¿Qué haré cuando todo arde?
La unidad de las artes cuestiona la canónica de los géneros literarios. Las novelas de Lobo Antunes pertenecerían a ese territorio donde la escritura actúa como una forma de conocimiento, ignorando cualquier límite o norma.
Las novelas de Lobo Antunes pertenecerían a ese territorio donde la escritura actúa como una forma de conocimiento, ignorando cualquier límite o norma. Su estilo no está exento de sustancia narrativa, pero su impulso no se agota en la anécdota, sino que se prolonga en un análisis minucioso de la naturaleza humana, el lenguaje, los objetos. En esta ocasión, Lobo Antunes explora la intimidad de un travesti evocado por un hijo que contempla su cuerpo sin vida. Un largo monólogo que especula sobre la constitución y disgregación de la identidad. Los recuerdos que acuden a la mente del narrador evidencian que la personalidad es una ficción. Sólo hay estados de conciencia que asociamos a un quimérico e improbable yo. La memoria que reconstruye la vida del difunto -“un payaso con plumas y lentejuelas y peluca”- pone de manifiesto la precariedad de las identidades.
De acuerdo con la cita de Epifanio que precede al relato, no hay un yo fijo y clausurado, sino una constelación de emociones que transitan de unos seres a otros.

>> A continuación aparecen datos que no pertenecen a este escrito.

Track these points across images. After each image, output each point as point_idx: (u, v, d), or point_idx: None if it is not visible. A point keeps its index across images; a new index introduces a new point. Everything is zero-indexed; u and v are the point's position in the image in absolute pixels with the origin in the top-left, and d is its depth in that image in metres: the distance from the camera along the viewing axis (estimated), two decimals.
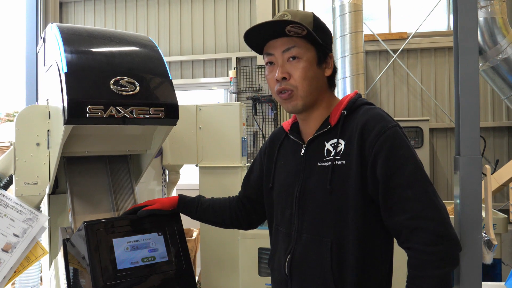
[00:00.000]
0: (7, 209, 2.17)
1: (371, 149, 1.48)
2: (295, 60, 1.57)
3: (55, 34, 2.06)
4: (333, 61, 1.65)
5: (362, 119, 1.53)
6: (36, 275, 3.01)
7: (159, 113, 2.03)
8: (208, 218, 2.00)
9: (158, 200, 2.00)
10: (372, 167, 1.48)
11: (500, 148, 5.88)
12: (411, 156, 1.47)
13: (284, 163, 1.76)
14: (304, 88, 1.58)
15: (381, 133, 1.47)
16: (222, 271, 3.36)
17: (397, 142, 1.47)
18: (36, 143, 2.24)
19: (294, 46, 1.57)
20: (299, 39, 1.57)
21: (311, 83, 1.58)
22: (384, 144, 1.46)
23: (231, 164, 3.35)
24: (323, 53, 1.61)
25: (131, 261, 1.85)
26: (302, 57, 1.57)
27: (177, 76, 6.77)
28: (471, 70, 1.55)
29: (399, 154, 1.46)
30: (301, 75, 1.57)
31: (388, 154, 1.45)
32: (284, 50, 1.58)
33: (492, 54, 4.77)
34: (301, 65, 1.57)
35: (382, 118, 1.52)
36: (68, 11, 7.35)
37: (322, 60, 1.61)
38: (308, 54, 1.58)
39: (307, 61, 1.57)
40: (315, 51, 1.59)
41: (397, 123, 1.52)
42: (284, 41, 1.58)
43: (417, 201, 1.43)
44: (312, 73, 1.58)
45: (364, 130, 1.51)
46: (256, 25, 1.57)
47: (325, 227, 1.55)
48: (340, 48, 5.23)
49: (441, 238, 1.40)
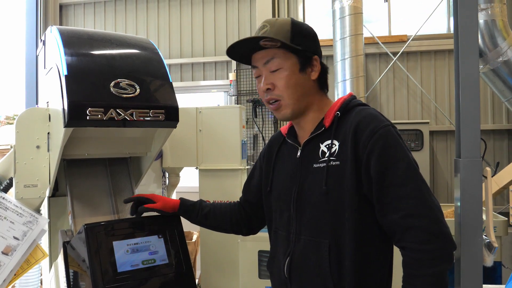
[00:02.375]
0: (7, 212, 2.17)
1: (365, 149, 1.49)
2: (277, 71, 1.62)
3: (55, 36, 2.06)
4: (319, 63, 1.67)
5: (355, 120, 1.55)
6: (36, 278, 3.00)
7: (159, 116, 2.03)
8: (209, 224, 2.00)
9: (162, 198, 1.98)
10: (366, 167, 1.49)
11: (500, 151, 5.87)
12: (404, 155, 1.48)
13: (282, 166, 1.77)
14: (290, 96, 1.62)
15: (373, 133, 1.49)
16: (222, 274, 3.36)
17: (390, 141, 1.49)
18: (36, 146, 2.24)
19: (272, 58, 1.62)
20: (277, 50, 1.61)
21: (296, 90, 1.62)
22: (376, 143, 1.47)
23: (231, 166, 3.35)
24: (305, 58, 1.63)
25: (131, 263, 1.85)
26: (282, 66, 1.61)
27: (177, 79, 6.76)
28: (471, 72, 1.55)
29: (392, 153, 1.47)
30: (284, 84, 1.61)
31: (380, 153, 1.47)
32: (265, 63, 1.64)
33: (493, 56, 4.76)
34: (283, 74, 1.61)
35: (374, 118, 1.54)
36: (68, 14, 7.34)
37: (305, 65, 1.64)
38: (288, 62, 1.62)
39: (288, 69, 1.61)
40: (296, 58, 1.62)
41: (390, 122, 1.54)
42: (263, 54, 1.65)
43: (410, 199, 1.44)
44: (294, 80, 1.62)
45: (357, 130, 1.52)
46: (235, 43, 1.63)
47: (322, 228, 1.56)
48: (340, 51, 5.22)
49: (435, 236, 1.41)
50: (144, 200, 1.97)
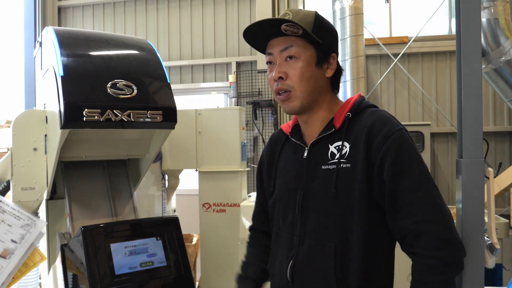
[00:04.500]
0: (5, 215, 2.15)
1: (378, 152, 1.45)
2: (292, 60, 1.55)
3: (52, 37, 2.05)
4: (336, 62, 1.61)
5: (368, 122, 1.51)
6: (35, 281, 2.98)
7: (157, 117, 2.01)
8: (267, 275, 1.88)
9: None
10: (379, 170, 1.46)
11: (502, 153, 5.86)
12: (417, 159, 1.46)
13: (285, 166, 1.72)
14: (301, 89, 1.55)
15: (388, 136, 1.46)
16: (222, 276, 3.34)
17: (404, 145, 1.46)
18: (33, 148, 2.23)
19: (291, 46, 1.54)
20: (297, 38, 1.54)
21: (309, 84, 1.55)
22: (391, 147, 1.44)
23: (231, 168, 3.34)
24: (323, 53, 1.57)
25: (129, 266, 1.84)
26: (299, 56, 1.54)
27: (176, 81, 6.75)
28: (474, 71, 1.53)
29: (406, 157, 1.44)
30: (298, 74, 1.54)
31: (395, 156, 1.44)
32: (282, 50, 1.56)
33: (495, 56, 4.73)
34: (299, 64, 1.54)
35: (388, 120, 1.51)
36: (66, 16, 7.34)
37: (323, 60, 1.57)
38: (306, 53, 1.54)
39: (304, 60, 1.54)
40: (314, 50, 1.56)
41: (403, 126, 1.51)
42: (282, 40, 1.56)
43: (423, 204, 1.41)
44: (309, 73, 1.55)
45: (370, 133, 1.48)
46: (254, 23, 1.54)
47: (328, 232, 1.53)
48: (340, 52, 5.18)
49: (446, 242, 1.39)
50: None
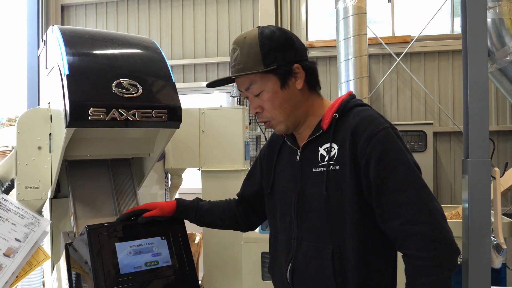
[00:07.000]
0: (9, 214, 2.15)
1: (363, 153, 1.45)
2: (260, 95, 1.59)
3: (57, 36, 2.04)
4: (302, 68, 1.59)
5: (353, 122, 1.51)
6: (38, 280, 2.99)
7: (162, 116, 2.01)
8: (208, 222, 1.98)
9: (157, 204, 1.95)
10: (365, 171, 1.46)
11: (505, 152, 5.84)
12: (403, 158, 1.44)
13: (282, 169, 1.75)
14: (279, 116, 1.60)
15: (372, 136, 1.45)
16: (225, 276, 3.34)
17: (388, 145, 1.45)
18: (37, 147, 2.22)
19: (251, 84, 1.59)
20: (253, 75, 1.57)
21: (283, 108, 1.59)
22: (375, 147, 1.44)
23: (234, 167, 3.33)
24: (284, 73, 1.57)
25: (134, 265, 1.84)
26: (263, 89, 1.58)
27: (179, 80, 6.74)
28: (480, 71, 1.53)
29: (391, 158, 1.44)
30: (270, 106, 1.59)
31: (379, 157, 1.43)
32: (246, 89, 1.61)
33: (500, 55, 4.70)
34: (266, 97, 1.58)
35: (373, 120, 1.50)
36: (69, 15, 7.33)
37: (287, 78, 1.58)
38: (268, 84, 1.57)
39: (269, 91, 1.57)
40: (275, 76, 1.57)
41: (389, 124, 1.50)
42: (241, 81, 1.62)
43: (411, 205, 1.41)
44: (279, 99, 1.58)
45: (355, 134, 1.48)
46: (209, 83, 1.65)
47: (324, 234, 1.54)
48: (343, 51, 5.19)
49: (436, 242, 1.38)
50: (141, 211, 1.93)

El muerto y el hijo sólo son dos subjetividades que se confunden entre sí, vaciándose en un diálogo imposible. Ese cauce no afecta tan sólo a lo humano. Lo que somos también se dispersa en las cosas. Los objetos o los animales no están menos arraigados a nuestro yo. Al igual que Lowry o Lispector, Lobo Antunes adopta una disposición de escucha ante un mundo que se dice en el hombre, utilizando el lenguaje para manifestarse. Este punto de vista no está muy alejado del programa de la fenomenología, que sólo pretendía un conocimiento exacto de las cosas, con independencia de su uso.
Lobo Antunes recrea la peripecia de sus personajes, situándolos en la perspectiva de la muerte. Su devenir es un camino imparable hacia la disolución. Los afeites con los que los travestidos intentan modificar un error de la naturaleza apenas pueden ocultar la desolación de unas vidas marcadas por la humillación y el desprecio. Lisboa es algo más que la ciudad donde transcurren los hechos. Transfigurada en espacio mítico, sus calles y plazas hablan por sí mismas. Lobo Antunes sólo les presta una voz despreocupada de la fidelidad al dato objetivo. Es imposible no pensar en Vergílio Ferreira, que asimila el declive del cuerpo a la decadencia de Lisboa.
La literatura de Lobo Antunes no es complaciente con el lector. Admirador de Lezama Lima, su nivel de exigencia se inscribe en esa concepción de lo literario que rechaza el conformismo, buscando incesantemente nuevas formas de expresión. Su manera narrativa, que recuerda la técnica del flujo de conciencia de Joyce, se opone al regreso de la novela decimonónica, que ha sustituido como modelo de referencia a Faulkner por Stendhal o Victor Hugo. Crónica de la derrota y del desmoronamiento existencial, ¿Qué haré cuando todo arde? nos muestra la plenitud de una escritura cada vez más limpia y exacta, sin otra ambición que explorar las posibilidades del lenguaje para hablar sobre la muerte, la memoria y la identidad.